START Excerpted records
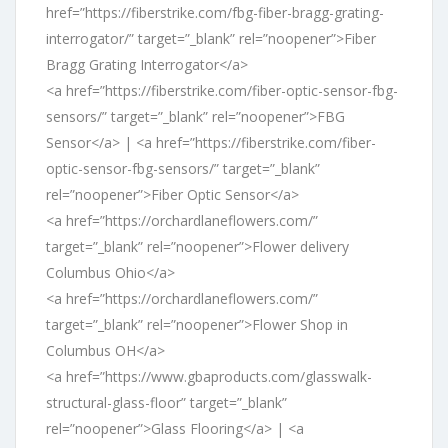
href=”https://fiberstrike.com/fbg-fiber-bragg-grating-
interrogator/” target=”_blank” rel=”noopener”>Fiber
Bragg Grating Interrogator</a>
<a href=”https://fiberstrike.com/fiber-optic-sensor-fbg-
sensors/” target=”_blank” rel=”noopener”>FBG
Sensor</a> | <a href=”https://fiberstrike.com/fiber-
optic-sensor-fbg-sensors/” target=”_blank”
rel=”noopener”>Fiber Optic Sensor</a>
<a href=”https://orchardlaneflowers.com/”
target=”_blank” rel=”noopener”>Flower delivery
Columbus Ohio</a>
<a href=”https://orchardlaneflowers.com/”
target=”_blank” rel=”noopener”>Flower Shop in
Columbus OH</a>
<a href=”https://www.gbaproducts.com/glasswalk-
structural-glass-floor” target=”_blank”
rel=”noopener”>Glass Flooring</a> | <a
END Excerpted records
[Work instruction]: Revise the listing by replacing each occurrence of "Columbus" with "Cincinnati" and keeping everything else unchanged. Leave the pictures out.

[Task answer]:
href=”https://fiberstrike.com/fbg-fiber-bragg-grating-
interrogator/” target=”_blank” rel=”noopener”>Fiber
Bragg Grating Interrogator</a>
<a href=”https://fiberstrike.com/fiber-optic-sensor-fbg-
sensors/” target=”_blank” rel=”noopener”>FBG
Sensor</a> | <a href=”https://fiberstrike.com/fiber-
optic-sensor-fbg-sensors/” target=”_blank”
rel=”noopener”>Fiber Optic Sensor</a>
<a href=”https://orchardlaneflowers.com/”
target=”_blank” rel=”noopener”>Flower delivery
Cincinnati Ohio</a>
<a href=”https://orchardlaneflowers.com/”
target=”_blank” rel=”noopener”>Flower Shop in
Cincinnati OH</a>
<a href=”https://www.gbaproducts.com/glasswalk-
structural-glass-floor” target=”_blank”
rel=”noopener”>Glass Flooring</a> | <a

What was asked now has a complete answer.